Sunny Polenta Squash Pie (Inspired by Cat Power)

Polenta pie

THE DISH
Polenta squash pie

THE INSPIRATION
I went through a bit of a music drought this year, about a three-month period where I wasn’t blown away by much of anything, and Cat Power’s new album Sun is one that opened the floodgates and got me excited again. It’s emotional and, well, Cat Power-y, but not in the sad way longtime fans expect; and despite the less-depressing words and electronic-tinged music that’s on a different planet from the rest of her catalog, Chan Marshall actually sounds more like herself here. My good friend Amanda (who wrote a fascinating story about her for Pitchfork) said when she went back to listen to her 2006 album The Greatest, she found that Marshall’s voice sounded empty compared to this new one, because she wasn’t totally in it, and she’s right. That album is gorgeous and soulful, but it’s missing some of the “power” that exists on Sun.

It’s all too often that Chan Marshall’s breakdowns and emotional turmoil overshadow her music, but it sounds like she’s mostly in a healthier place here and looking forward; in the title track she sings, “We are free, you and me, we can finally run.” (It’s also worth noting that Sun is wrongfully being billed as a breakup album: The breakup — with actor Giovanni Ribisi — happened after the record was made). In “Real Life” she sings, “Real life is ordinary/ Sometimes you don’t want to live/ Sometimes you gotta do what you don’t want to/ To get away with an unordinary life” and in the 11-minute-long “Nothing But Time,” she sings to Ribisi’s teenage daughter about being young and wanting to be somebody (“I see you, kid, alone in your room/ You got the weight on your mind you’re just tryin’ to get by/ Your world is just beginning/ And I know this life seems neverending/ But you’ve got nothin’ but time/ And it ain’t got nothin’ on you”).

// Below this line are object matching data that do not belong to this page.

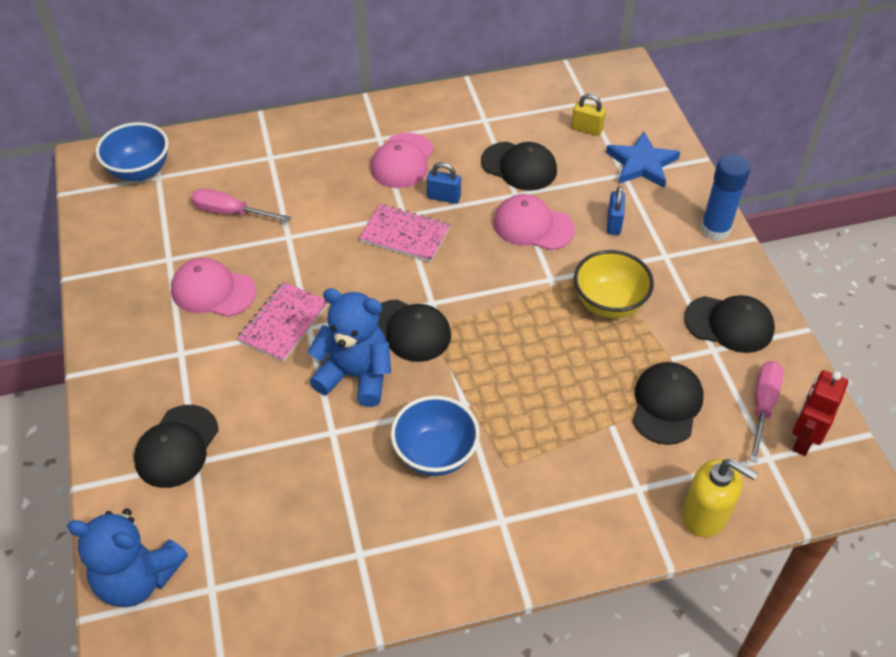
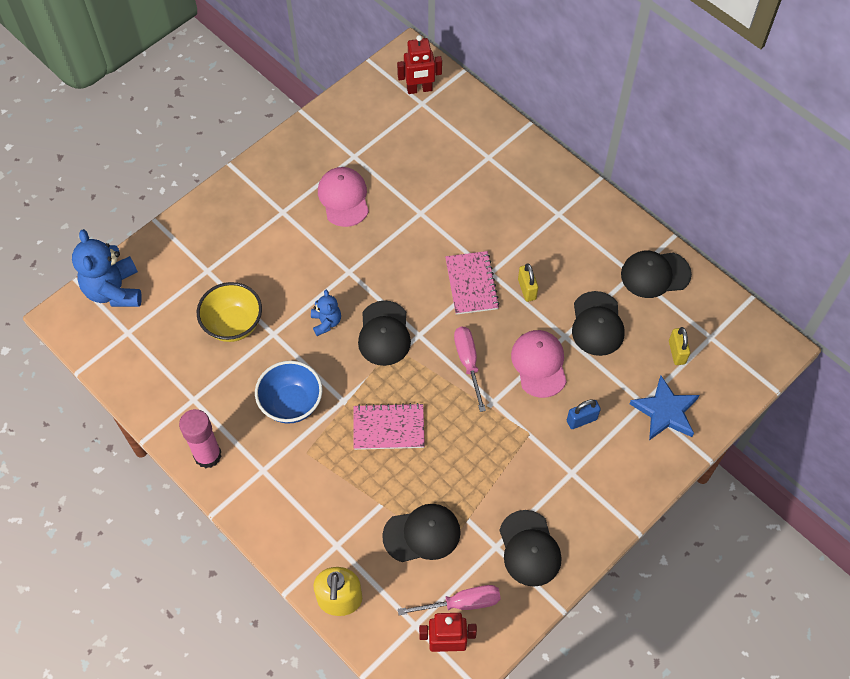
camera: 60 degrees right, 10 degrees up
blue bowl [95,122,169,181] -> red robot [397,35,442,94]
black cap [134,405,219,488] -> black cap moved to [621,251,692,298]
pink screwdriver [191,188,291,222] -> pink screwdriver moved to [454,327,486,412]
pink notebook [237,282,328,362] -> pink notebook moved to [353,403,425,450]
blue teddy bear [308,288,391,407] -> blue teddy bear [311,290,341,336], size x0.53
pink cap [371,133,434,188] -> none
blue padlock [427,162,461,204] -> yellow padlock [518,263,538,302]
yellow bowl [574,250,654,318] -> yellow bowl moved to [197,282,262,342]
blue glue stick [700,153,751,241] -> none
none -> pink glue stick [179,409,222,468]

So, for the food — most of the reason for this pie (or quiche, or whatever you want to call it) is because it’s bright, yellow and looks like a sun (thanks to polenta, yellow summer squash, corn, tomatoes and baked eggs); but it’s also a healthy and well-balanced dish because Sun seems to find Marshall in a healthier place than in the past. And sort of on that same note, the onions in it start out spicy, but they mellow out and sweeten as they’re cooked. This is definitely a labor-intensive dish, but so was Sun, which Marshall wrote and recorded completely on her own (I didn’t do that much; I had a little bit of help in the kitchen!). The music has the perfect energy level for a lowkey Sunday morning; instead of wanting to hide under the covers and cry, Sun makes me want to get out of bed and start the day.